Grandi navi, 14 progetti «Ma la Marittima resta»

Domenica 10 Febbraio 2019
TURISMO
MESTRE «Questo silenzio non mi piace. Dal Ministero non mi rispondono più». Luigi Brugnaro l'altro ieri era a Sant'Erasmo per presentare il piano-casa quando ha detto queste cose riferendosi al problema delle crociere, e non è uscito a caso giusto nel fine settimana perché martedì prossimo riceverà i vertici delle compagnie di crociera che fanno scalo a Venezia e gli operatori legati al settore: sul tavolo il contributo di accesso e naturalmente il futuro del comparto dato che da Roma ancora non arrivano risposte su dove dovranno essere collocate le grandi navi bianche.
LA VALUTAZIONE
Dalla Capitale si continua a dire che il ministero dei Trasporti sta valutando costi e benefici di tutte le ipotesi che, inizialmente, pareva fossero undici, poi salite a tredici e ora addirittura a quattordici, e sono di ogni provenienza, compresa quella di una parte del mondo ambientalista che, invece di chiedere l'estromissione delle crociere dalla laguna, propone soluzioni meno drastiche ma comunque più rispettose dell'ecosistema.
Il primo problema è, però, quando, e in secondo luogo dove e come. E l'ordine degli elementi non è messo a caso ma segue le priorità che compagnie di navigazione e operatori portuali hanno ben presente.
Il tempo, in primo luogo, perché nonostante tutte le difficoltà, dalle campagne mediatiche contrarie alle incertezze provocate da oltre sette anni di decreto Clini-Passera, che a marzo del 2012 impose di vietare alle navi da crociera oltre le 40 mila tonnellate di stazza di passare davanti a San Marco ma che diventerà operativo quando si troverà la soluzione alternativa, nonostante tutto questo nel 2018 i numeri di passeggeri alla Marittima hanno ricominciato a crescere, del 9,2% in linea con la ripresa del settore in tutto il Mediterraneo, e le previsioni per il 2019 sono ancora più buone. Il tempo, dunque, diventa fondamentale se non si vuole perdere questo treno: bisogna decidere in fretta l'alternativa al passaggio per il bacino di San Marco e il canale della Giudecca, anche perché le stesse esigenze ambientali impongono di abbandonare le navi più vecchie e quindi più inquinanti che le compagnie avevano rimesso in circolo alcuni anni fa per ridurre la stazza presente a Venezia entro le 96 mila tonnellate come atto di buona volontà in attesa delle decisioni del Governo.

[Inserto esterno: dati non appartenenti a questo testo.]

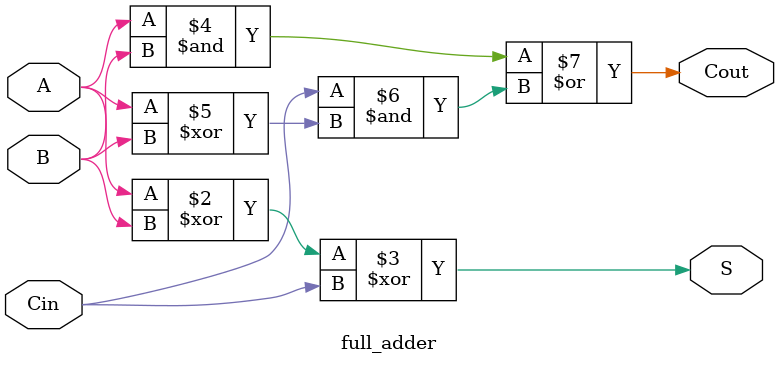
<source format=sv>
/*******************************************************************************
  Copyright 2019 Supranational LLC

  Licensed under the Apache License, Version 2.0 (the "License");
  you may not use this file except in compliance with the License.
  You may obtain a copy of the License at

    http://www.apache.org/licenses/LICENSE-2.0

  Unless required by applicable law or agreed to in writing, software
  distributed under the License is distributed on an "AS IS" BASIS,
  WITHOUT WARRANTIES OR CONDITIONS OF ANY KIND, either express or implied.
  See the License for the specific language governing permissions and
  limitations under the License.
*******************************************************************************/

/*
  A basic 1-bit full adder
              -------
             | FA    |
    A    --> |       | --> S
    B    --> |       |
    Cin  --> |       | --> Cout
              -------
*/

module full_adder
   (
    input  logic A,
    input  logic B,
    input  logic Cin,
    output logic Cout,
    output logic S
   );

   always_comb begin
      S    =  A ^ B ^ Cin;
      Cout = (A & B) | (Cin & (A ^ B));
   end
endmodule

</source>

Dove e come vengono dopo ma non son meno importanti: il progetto che verrà scelto sarà il dove (canale industriale Nord a Porto Marghera, porto traghetti di Fusina, San Leonardo, bocca di porto del Lido, Malamocco... ) ma per chi lavora con le crociere non sarà sufficiente: «È necessario un numero minimo di ormeggi contemporanei (almeno 5) per garantire una naturale continuità all'attuale traffico nel rispetto della pluralità degli operatori. Questo nella situazione attuale, non parliamo, poi, di ulteriori incrementi auspicati - afferma Alessandro Santi presidente di Assoagenti Veneto e vicepresidente di Federagenti -. E nessuna delle proposte sul tavolo può dare da sola una risposta a questa esigenza, per cui dovrà operare comunque in appoggio o come completamento alla Marittima».
SCAVARE IL CANALE
Da questo, sempre riguardo al come, deriva l'altra necessità di effettuare un intervento di manutenzione sul canale Vittorio Emanuele III come unica via alternativa al passaggio davanti al bacino di San Marco. Gli ambientalisti contestano questo progetto, che lo stesso sindaco Brugnaro sostiene sin da quando era ancora presidente di Confindustria Venezia, perché dicono che aprirebbe un'altra profonda ferita nella laguna (oltre al canale dei Petroli Malamocco-Marghera) e perché non si saprebbe dove sistemare i fanghi inquinanti che verrebbero scavati. Per gli operatori, invece, sarebbe un intervento dovuto e naturale: «Un adeguato approccio scientifico, lo auspichiamo da tempo, permetterà di sfruttare l'opportunità di ricalibrare un canale esistente che nel tempo si è naturalmente insabbiato e non ha certamente contribuito alla lamentata dispersione dei sedimenti - conclude Santi -. E i fanghi, in conformità a protocolli in fase di finalizzazione, dovrebbero essere utilizzati per la ricostruzione morfologica di parti della Laguna che invece, per colpa degli agenti atmosferici, sta subendo da anni un continuo depauperamento».